> **DATA EXCERPTS**:
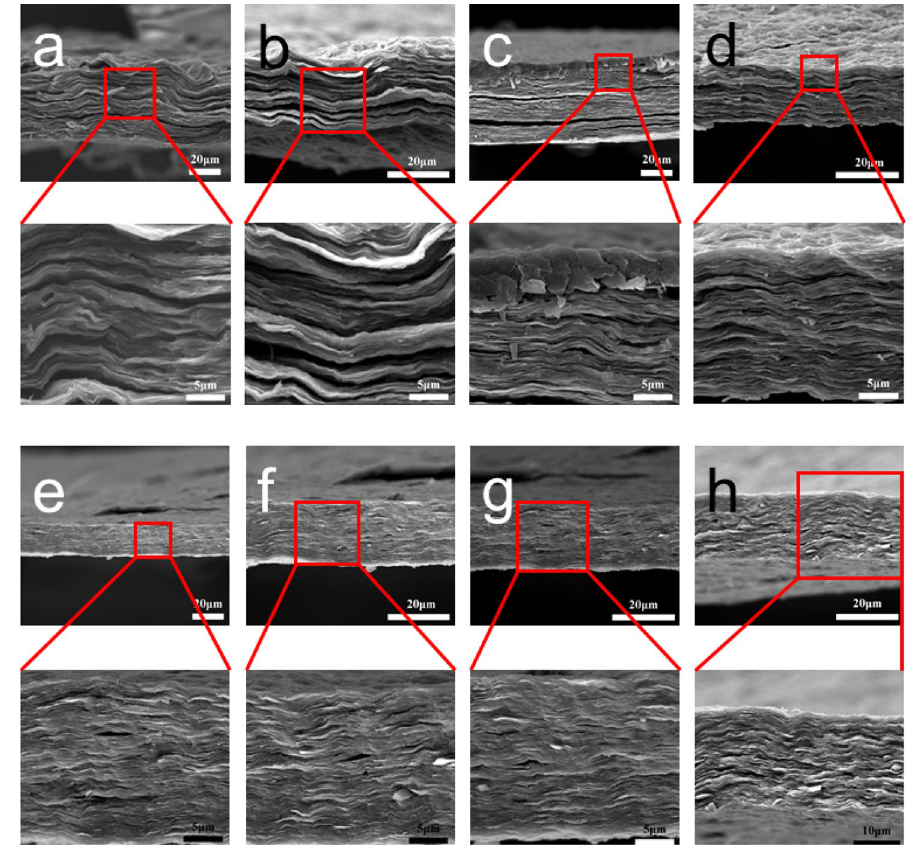
Figure 2. Fracture morphologies of ( a ) P-GP-1, ( b ) P-GP-2, ( c ) P-GP-3, ( d ) P-CP-4, ( e ) P-GCP-1, ( f ) P-GCP-2, ( g ) P-GCP-3, and ( h ) P-GCP-4 artificial nacres.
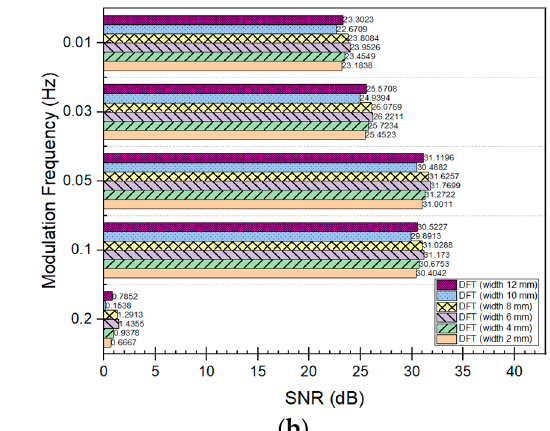
Figure 15. SNR value according to different defect length in sample group 2: ( a ) HA, ( b ) FFT.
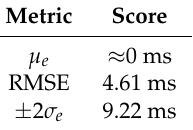
Table 2. Main SCG annotation performance: population-wide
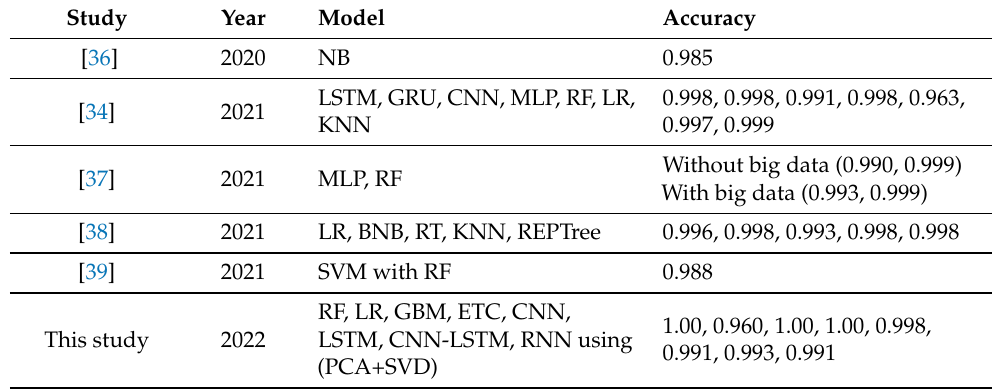
Table 15. Comparison with other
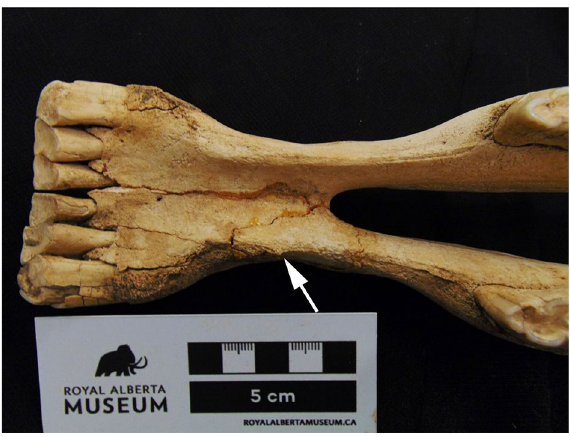
Figure 5. Mandibular bone formation on wild Pleistocene horse (specimen n o DhPg-8: 861.1; Royal Alberta Museum) from Wally’s Beach, Alberta, earning a score of “2” on the system devised by Bendrey 6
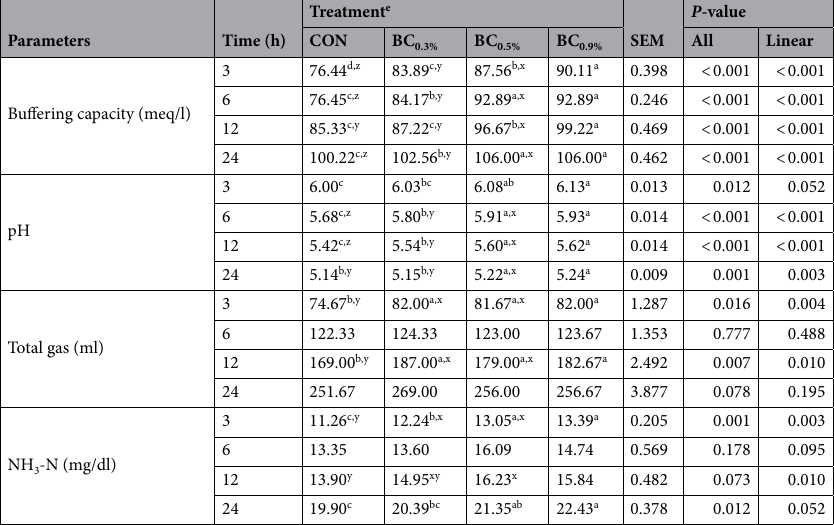
Table 1. Effect of different buffering capacity concentrations on in vitro rumen fermentation parameters at 3, 6, 12 and 24 h. SEM, standard error of the mean. e CON (no buffer added); BC 0.3% (0.3% buffer); BC 0.5% (0.5% buffer); BC 0.9% (0.9% buffer). a–d Means with different superscripts in a row differ significantly ( P < 0.05); x,y,z Means within a row indicate linear effect among CON, BC 0.3% , and BC 0.5% ( P < 0.05).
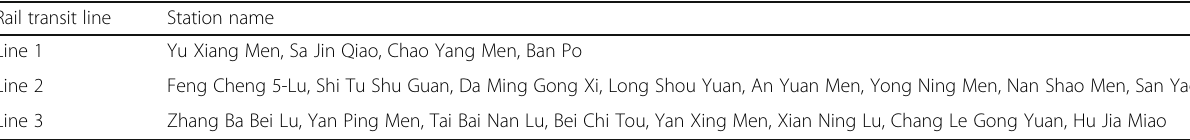
Table 2 High population density rail transit stations in Xi ’ an Rail transit line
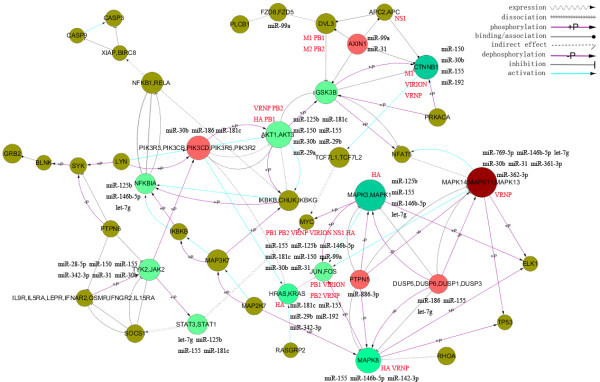
Influenza virus-related regulatory network. KEGG pathway analysis was performed on cellular genes identified as important for influenza virus replication. The interactions between nodes in these enriched KEGG pathways were summarized to construct a combined pathway network. The degree level of each gene is represented by the size of the node. The color gradient of the green nodes, from light to dark, shows the value of in-degree of the receivers, from low to high; meanwhile, the color gradient of the red nodes, from light to dark, shows the value of out-degree of the regulators, from low to high. The nodes with degree more the 3 in the combined network were showed in the core sub-network. MiRNAs were located near their targets, and so were the virus proteins which were represented by red fonts.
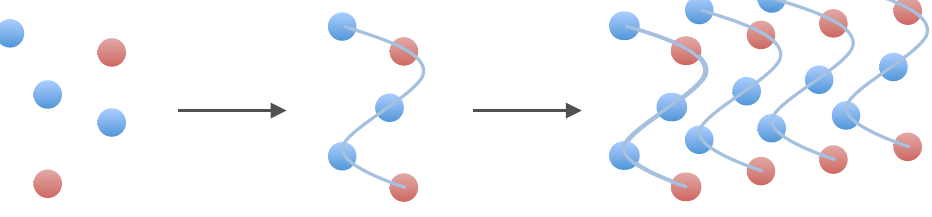
Figure 3. Progression from monomers to polymers to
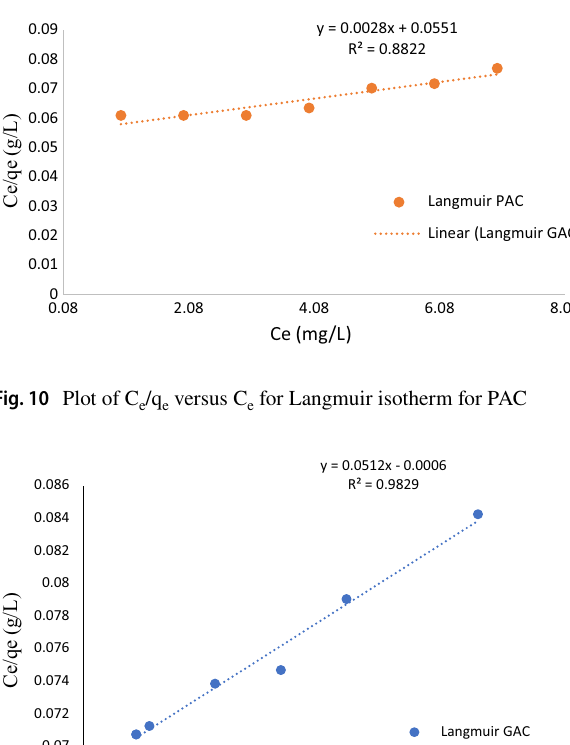
Fig. 9 Hg(II) removal (%) versus dose of powdered activated car- bon (PAC) and granular activated carbon (GAC) at contact time 30 min,pH = 6.05, 40.41 mg/L Hg(II) ions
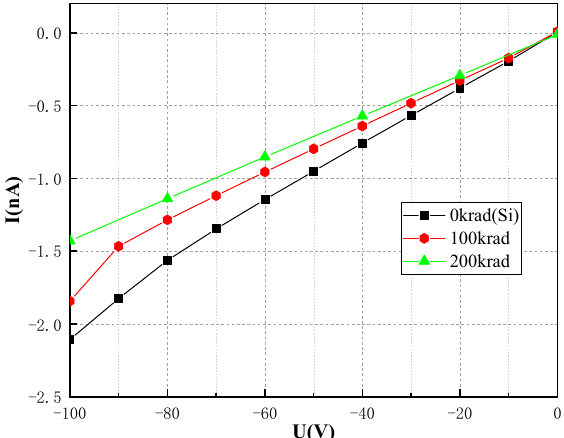
Figure 3. Typical dark I–V reverse characteristic curve of the CsPbBr 3 detector.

> **DIRECTIONS**: Go through the records above. Copy each line in which the string "value" appears.

> **RESPONSE BOX**:
Figure 15. SNR value according to different defect length in sample group 2: ( a ) HA, ( b ) FFT.
Influenza virus-related regulatory network. KEGG pathway analysis was performed on cellular genes identified as important for influenza virus replication. The interactions between nodes in these enriched KEGG pathways were summarized to construct a combined pathway network. The degree level of each gene is represented by the size of the node. The color gradient of the green nodes, from light to dark, shows the value of in-degree of the receivers, from low to high; meanwhile, the color gradient of the red nodes, from light to dark, shows the value of out-degree of the regulators, from low to high. The nodes with degree more the 3 in the combined network were showed in the core sub-network. MiRNAs were located near their targets, and so were the virus proteins which were represented by red fonts.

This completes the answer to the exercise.